[Exercise passage]
::::::

Also, from the Q1 CC in late April, the company suffered 175 vacancies from the bankruptcies of four retailers (apparently from December and following YE). The CEO reported that they had made good progress in re-leasing the spaces with 36 leases executed and an additional 57 leases in active negotiations. Further comment indicates the leasing environment remains healthy in Q1 with an average increase in gross rents for new and renewal leases of 10.6%.
Although disappointing for current holders, the re-leasing appears to be going well. So, all and all, the above issues appear to have created an attractive yield (6.5%) and entry price. However, the general market will likely remain volatile for a variety of issues including the Greece negotiations, so one can probably pick their spots to build a position. I also took a look at a couple of other REITS, but quickly eliminated those yielding in the 2-3% range. In general, they still appear highly susceptible to sizable corrections in the current environment. Just my take and GL.

::::::

[Records supplied]
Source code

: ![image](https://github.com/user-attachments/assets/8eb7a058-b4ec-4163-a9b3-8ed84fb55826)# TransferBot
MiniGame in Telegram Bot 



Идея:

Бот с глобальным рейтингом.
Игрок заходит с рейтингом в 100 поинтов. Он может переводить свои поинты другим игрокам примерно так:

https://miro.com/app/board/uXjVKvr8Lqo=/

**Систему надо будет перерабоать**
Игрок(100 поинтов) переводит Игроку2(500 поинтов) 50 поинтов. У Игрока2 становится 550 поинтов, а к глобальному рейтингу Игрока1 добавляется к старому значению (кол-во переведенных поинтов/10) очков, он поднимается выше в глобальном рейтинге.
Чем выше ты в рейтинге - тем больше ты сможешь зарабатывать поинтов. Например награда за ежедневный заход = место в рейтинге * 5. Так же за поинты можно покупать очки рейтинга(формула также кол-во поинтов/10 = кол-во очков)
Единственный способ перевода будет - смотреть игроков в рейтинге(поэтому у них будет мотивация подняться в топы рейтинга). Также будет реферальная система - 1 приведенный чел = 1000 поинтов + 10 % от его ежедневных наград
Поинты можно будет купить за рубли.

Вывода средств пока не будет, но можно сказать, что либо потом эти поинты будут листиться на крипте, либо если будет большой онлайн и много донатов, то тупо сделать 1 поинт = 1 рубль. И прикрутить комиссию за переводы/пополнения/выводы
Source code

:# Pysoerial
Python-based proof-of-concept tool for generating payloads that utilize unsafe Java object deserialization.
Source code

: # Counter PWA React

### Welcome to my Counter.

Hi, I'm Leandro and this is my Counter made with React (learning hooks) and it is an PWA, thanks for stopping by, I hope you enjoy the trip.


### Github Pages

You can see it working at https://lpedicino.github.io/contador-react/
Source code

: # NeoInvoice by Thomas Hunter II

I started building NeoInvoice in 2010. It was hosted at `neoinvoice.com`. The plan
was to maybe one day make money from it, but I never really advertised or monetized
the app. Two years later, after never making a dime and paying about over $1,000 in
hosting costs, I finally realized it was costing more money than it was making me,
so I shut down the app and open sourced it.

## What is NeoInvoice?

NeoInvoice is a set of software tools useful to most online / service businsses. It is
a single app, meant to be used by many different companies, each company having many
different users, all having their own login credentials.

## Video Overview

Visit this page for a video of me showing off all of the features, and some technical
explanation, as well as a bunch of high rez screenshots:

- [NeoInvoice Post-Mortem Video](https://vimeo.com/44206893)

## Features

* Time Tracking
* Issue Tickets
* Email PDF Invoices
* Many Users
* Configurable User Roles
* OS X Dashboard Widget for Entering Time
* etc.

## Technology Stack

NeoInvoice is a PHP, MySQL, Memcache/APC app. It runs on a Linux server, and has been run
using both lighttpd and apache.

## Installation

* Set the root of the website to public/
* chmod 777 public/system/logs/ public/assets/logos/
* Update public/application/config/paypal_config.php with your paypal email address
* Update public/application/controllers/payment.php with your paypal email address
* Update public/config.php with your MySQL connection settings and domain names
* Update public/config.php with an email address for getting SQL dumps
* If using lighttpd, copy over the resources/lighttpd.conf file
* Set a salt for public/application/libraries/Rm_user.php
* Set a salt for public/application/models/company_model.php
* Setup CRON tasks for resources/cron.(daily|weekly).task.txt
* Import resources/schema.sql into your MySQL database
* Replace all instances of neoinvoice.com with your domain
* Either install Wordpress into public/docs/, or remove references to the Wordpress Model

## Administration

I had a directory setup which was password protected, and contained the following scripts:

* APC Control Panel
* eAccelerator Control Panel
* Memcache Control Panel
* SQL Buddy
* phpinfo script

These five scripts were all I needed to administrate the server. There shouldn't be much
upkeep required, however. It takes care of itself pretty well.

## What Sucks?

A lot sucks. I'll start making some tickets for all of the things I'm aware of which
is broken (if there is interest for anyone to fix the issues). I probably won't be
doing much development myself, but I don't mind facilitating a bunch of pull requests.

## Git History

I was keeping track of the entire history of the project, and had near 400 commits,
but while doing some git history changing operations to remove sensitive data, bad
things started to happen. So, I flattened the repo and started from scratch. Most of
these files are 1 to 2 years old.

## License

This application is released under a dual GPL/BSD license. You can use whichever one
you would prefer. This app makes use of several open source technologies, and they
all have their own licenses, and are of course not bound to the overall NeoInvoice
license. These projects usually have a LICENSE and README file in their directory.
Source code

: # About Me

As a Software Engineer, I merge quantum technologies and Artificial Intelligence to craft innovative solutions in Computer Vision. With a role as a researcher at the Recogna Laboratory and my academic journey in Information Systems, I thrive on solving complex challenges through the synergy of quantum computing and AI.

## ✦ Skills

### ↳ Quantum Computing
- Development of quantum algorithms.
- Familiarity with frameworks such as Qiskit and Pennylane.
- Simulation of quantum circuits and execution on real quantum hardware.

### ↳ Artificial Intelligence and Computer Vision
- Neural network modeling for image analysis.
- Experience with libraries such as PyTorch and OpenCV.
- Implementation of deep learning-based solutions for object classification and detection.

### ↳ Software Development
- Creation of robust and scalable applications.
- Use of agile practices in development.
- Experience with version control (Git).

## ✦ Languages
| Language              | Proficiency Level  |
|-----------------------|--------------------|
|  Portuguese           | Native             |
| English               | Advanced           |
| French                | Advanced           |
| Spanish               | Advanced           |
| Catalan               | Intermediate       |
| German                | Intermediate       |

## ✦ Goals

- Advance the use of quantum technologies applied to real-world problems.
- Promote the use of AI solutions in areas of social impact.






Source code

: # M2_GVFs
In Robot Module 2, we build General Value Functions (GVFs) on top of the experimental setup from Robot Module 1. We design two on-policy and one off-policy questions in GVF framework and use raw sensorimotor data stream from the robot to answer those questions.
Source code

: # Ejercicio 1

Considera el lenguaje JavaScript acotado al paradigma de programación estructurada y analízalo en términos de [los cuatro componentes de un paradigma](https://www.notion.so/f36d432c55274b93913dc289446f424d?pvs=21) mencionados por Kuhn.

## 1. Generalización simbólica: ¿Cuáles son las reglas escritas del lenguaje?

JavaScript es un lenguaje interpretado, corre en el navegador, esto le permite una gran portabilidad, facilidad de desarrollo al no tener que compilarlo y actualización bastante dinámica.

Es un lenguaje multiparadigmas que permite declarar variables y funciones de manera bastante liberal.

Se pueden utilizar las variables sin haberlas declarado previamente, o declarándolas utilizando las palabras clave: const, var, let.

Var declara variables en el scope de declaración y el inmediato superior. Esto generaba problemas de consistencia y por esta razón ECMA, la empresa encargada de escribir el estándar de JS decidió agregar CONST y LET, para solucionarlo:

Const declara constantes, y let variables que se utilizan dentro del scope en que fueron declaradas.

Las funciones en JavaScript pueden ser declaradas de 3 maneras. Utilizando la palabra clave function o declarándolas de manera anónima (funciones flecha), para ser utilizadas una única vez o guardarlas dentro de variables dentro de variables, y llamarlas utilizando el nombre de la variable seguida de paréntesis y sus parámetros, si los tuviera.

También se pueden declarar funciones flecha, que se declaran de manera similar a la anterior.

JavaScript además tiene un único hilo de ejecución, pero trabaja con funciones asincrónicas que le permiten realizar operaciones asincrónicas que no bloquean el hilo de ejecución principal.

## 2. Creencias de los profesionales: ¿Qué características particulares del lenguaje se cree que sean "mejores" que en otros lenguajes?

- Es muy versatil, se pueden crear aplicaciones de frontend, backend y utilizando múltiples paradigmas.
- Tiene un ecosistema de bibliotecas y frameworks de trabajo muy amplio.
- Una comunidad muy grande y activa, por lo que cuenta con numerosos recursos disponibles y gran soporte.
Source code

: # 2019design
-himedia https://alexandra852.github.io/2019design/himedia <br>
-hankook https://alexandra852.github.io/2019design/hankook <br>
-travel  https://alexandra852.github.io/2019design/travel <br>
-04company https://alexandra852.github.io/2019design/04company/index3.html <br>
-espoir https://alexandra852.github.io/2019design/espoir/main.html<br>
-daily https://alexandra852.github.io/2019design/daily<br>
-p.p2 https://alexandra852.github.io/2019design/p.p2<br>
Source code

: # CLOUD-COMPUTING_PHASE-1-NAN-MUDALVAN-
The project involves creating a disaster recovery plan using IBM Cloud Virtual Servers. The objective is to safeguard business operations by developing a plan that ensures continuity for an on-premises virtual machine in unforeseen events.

::::::

[Activity] How would you put this sentence from the REIT leasing commentary into Spanish: "Although disappointing for current holders, the re-leasing appears to be going well."

[Response] Aunque resulta decepcionante para los tenedores actuales, el rearrendamiento parece ir bien.